For the first three weeks, cows and goats inhabited the farm together until the cows left. The family ripped out the tie stalls and put in a parlor on one end and made other modifications and additions to comfortably house their new herd. They also took down the north part of the barn and built a barn for the goats with a feed manger on one side. In 2013, they put up a new building to house youngstock. Starting with 60 milking goats, the Franseens’ herd soon grew to around 125 head up until 2017 when they increased to 200 milking.
Jeremy’s grandfather purchased the farm in 1949, and 12-year-old Morgan is the fourth generation at Friendly Franseen Acres. The Franseens buy all of their feed, and Jeremy’s brother, Josh, cash crops the farm’s 240 acres. His mom, Pam, does the bookwork.
This is the Franseens’ third time hosting breakfast on the farm which will be held from 6:30-11 a.m. They welcomed the public to their farm in both 2014 and 2015, each time drawing about 1,500 people. After back-to-back cancellations in 2020 and 2021, Jeremy and his family are looking forward to hosting the long-awaited event once again.  
“We like showing off the goats,” Rick said.
Jeremy agreed.
“It’s fun to see the excitement on the kids’ faces, especially those who’ve never been on a farm before or seen goats in person,” Jeremy said. “There’s a lot of anticipation leading up to the event. A lot of people show up, including many family members and friends we haven’t seen in a long time.”
From 6-8 a.m., breakfast on the farm guests can watch the goats being milked as a new group enters the double-12 parlor every 15 minutes. The Franseens spread out their kidding season from September to June, and after welcoming nearly 70 baby goats in the month leading up to the breakfast, the farm’s little ones are sure to be another highlight of the morning.
“There are a lot of four-legged kids around here for two-legged kids to play with,” Jeremy said.
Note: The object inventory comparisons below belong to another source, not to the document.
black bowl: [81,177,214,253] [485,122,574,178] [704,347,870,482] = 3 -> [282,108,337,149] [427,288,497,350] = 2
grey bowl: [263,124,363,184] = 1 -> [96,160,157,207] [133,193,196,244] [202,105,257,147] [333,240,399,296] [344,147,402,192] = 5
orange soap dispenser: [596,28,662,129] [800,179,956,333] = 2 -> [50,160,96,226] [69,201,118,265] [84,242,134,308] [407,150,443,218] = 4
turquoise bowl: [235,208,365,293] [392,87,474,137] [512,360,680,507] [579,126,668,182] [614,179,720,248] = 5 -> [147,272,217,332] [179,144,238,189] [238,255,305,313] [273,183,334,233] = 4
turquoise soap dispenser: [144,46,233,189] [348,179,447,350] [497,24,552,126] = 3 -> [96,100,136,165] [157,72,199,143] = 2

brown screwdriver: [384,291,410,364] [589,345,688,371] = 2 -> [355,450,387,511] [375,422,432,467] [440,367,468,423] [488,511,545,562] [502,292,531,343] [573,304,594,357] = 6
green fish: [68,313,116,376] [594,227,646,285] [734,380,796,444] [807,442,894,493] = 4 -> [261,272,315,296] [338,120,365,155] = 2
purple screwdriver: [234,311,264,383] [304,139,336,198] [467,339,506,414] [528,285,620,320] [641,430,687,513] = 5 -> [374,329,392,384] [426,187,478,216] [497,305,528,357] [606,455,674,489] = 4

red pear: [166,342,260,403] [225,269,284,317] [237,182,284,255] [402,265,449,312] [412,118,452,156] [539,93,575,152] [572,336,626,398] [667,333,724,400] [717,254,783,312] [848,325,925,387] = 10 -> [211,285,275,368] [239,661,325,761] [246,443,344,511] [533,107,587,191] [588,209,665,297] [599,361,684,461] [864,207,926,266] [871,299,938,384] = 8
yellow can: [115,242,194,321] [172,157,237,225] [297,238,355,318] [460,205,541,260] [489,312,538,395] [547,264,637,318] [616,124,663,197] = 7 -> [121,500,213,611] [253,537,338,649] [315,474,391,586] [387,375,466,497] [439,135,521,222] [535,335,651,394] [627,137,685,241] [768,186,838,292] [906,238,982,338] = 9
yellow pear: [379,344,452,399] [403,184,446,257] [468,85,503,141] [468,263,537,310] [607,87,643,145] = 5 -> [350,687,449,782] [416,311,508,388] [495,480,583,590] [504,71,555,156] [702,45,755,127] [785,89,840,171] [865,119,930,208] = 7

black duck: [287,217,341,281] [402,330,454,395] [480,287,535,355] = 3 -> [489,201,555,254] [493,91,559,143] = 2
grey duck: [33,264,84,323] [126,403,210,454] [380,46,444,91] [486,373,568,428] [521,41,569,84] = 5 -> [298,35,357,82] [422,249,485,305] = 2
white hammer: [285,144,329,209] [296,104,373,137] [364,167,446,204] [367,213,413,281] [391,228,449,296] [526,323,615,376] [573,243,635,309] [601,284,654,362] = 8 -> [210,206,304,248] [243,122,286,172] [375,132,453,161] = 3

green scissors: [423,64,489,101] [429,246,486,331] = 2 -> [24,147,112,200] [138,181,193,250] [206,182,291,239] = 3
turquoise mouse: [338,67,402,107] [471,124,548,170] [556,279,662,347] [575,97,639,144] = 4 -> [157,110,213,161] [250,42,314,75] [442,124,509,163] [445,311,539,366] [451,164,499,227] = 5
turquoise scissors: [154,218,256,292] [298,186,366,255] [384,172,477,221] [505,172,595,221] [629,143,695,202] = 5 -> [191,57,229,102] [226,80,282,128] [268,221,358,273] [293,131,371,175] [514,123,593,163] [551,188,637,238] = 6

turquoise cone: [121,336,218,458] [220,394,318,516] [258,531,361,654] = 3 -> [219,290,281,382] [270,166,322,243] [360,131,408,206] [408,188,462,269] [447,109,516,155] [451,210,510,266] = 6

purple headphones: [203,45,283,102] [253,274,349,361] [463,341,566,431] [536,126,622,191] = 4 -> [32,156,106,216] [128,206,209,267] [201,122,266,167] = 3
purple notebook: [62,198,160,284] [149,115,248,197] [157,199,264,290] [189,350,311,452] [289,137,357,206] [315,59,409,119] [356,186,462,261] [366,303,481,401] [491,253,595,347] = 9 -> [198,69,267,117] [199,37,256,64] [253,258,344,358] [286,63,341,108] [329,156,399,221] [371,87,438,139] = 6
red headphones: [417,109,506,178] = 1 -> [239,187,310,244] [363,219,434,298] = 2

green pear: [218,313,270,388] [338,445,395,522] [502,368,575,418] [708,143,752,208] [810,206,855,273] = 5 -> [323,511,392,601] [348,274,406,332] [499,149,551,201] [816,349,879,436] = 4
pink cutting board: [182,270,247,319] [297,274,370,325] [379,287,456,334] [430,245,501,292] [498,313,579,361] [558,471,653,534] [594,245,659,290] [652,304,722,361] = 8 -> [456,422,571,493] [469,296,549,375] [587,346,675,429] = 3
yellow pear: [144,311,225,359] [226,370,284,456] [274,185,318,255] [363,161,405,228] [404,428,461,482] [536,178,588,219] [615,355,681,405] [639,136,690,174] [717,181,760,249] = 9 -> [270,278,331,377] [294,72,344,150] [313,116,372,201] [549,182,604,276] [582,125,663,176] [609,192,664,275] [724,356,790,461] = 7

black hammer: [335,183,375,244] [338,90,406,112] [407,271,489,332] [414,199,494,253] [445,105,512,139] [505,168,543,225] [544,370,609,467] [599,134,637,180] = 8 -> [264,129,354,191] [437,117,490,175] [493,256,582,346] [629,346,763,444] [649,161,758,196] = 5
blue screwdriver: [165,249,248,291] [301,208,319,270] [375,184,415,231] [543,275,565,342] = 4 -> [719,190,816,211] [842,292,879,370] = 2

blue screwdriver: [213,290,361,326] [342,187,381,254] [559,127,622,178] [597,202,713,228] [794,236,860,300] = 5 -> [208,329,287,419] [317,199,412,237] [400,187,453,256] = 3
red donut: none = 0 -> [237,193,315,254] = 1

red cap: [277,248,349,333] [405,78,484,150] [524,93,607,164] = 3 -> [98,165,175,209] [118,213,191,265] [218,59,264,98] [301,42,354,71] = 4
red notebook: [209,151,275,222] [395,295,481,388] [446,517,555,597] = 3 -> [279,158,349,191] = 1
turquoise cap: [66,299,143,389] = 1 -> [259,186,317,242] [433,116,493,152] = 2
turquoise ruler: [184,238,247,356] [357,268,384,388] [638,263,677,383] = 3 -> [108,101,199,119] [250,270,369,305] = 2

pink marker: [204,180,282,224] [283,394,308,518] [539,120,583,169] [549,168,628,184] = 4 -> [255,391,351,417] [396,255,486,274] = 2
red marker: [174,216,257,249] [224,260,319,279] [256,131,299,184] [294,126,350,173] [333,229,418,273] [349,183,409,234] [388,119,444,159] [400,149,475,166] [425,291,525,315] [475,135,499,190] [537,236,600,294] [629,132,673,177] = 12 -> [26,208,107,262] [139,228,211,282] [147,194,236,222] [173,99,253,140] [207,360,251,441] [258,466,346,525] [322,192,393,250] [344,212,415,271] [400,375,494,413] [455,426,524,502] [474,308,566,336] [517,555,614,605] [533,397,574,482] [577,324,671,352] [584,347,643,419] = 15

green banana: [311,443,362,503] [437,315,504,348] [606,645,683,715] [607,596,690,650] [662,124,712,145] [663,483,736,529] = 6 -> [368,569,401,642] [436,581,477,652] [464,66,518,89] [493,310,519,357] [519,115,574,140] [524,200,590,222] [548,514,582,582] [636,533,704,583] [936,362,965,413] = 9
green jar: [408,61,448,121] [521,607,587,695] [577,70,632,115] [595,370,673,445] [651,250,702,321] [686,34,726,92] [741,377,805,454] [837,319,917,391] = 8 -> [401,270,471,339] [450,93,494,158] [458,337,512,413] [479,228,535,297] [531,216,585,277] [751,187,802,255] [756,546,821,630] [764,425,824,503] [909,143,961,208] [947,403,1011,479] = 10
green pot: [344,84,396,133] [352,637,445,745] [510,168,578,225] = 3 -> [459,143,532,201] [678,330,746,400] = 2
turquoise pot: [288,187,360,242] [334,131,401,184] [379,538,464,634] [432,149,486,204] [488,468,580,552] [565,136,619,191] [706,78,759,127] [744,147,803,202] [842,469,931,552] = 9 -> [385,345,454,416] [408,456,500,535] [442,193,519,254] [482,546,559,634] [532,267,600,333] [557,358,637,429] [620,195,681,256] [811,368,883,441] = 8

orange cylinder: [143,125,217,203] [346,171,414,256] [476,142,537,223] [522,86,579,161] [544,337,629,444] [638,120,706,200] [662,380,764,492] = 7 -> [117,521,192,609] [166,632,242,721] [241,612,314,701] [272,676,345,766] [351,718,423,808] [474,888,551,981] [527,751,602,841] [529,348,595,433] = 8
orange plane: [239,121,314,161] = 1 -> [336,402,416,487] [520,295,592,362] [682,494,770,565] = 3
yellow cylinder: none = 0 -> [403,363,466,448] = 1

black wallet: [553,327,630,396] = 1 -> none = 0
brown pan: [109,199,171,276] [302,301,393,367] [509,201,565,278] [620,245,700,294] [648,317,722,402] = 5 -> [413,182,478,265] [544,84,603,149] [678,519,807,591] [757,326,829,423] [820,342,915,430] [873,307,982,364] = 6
Featuring music by local musicians, the event will also include a petting zoo,  children’s activities, horse-drawn wagon rides, an antique tractor and implement display, exhibitor booths, a raffle and more. In addition to pancakes, breakfast will also feature sausage, applesauce, ice cream, milk and coffee.
“Boone County has always done the wagon rides,” Jeremy said. “Everyone enjoys it. They provide transportation from the parking lot or people can just ride for fun.”
This year’s breakfast coincides with the Franseen family’s 25th anniversary of milking goats. Developing an exceptional herd was the goal from the beginning, and the Franseens feel they have accomplished what they set out to do. Goats at the dairy average 9.6 pounds of milk per goat per day, or 3,025 pounds per year. Milk is shipped to Saputo in Belmont.  
“We milk year-round and get the winter milk price, which is higher,” Jeremy said. “We try to ship as much winter milk as we can.”
With a somatic cell count of 282,000, the Alpine herd has earned the highest level in milk quality awards for the past five years. The Franseens also care about type, and in 2018 had the national champion goat – a 5-year-old that was also reserve national champion in 2017.
“Our somatic cell may sound high to someone who milks cows, but that’s a really good number for goats,” Jeremy said. “We do the best we can in all areas of the farm and always strive to be better. We like to break averages and break records.”
Money raised at the breakfast will go to the Winnebago-Boone Farm Bureau Foundation to provide agricultural scholarships to high school students and the Winnebago-Boone Ag in the Classroom program.
“There are very few dairy farms in Boone County, and we have a community responsibility to do our part,” Jeremy said. “This event is for a good cause.”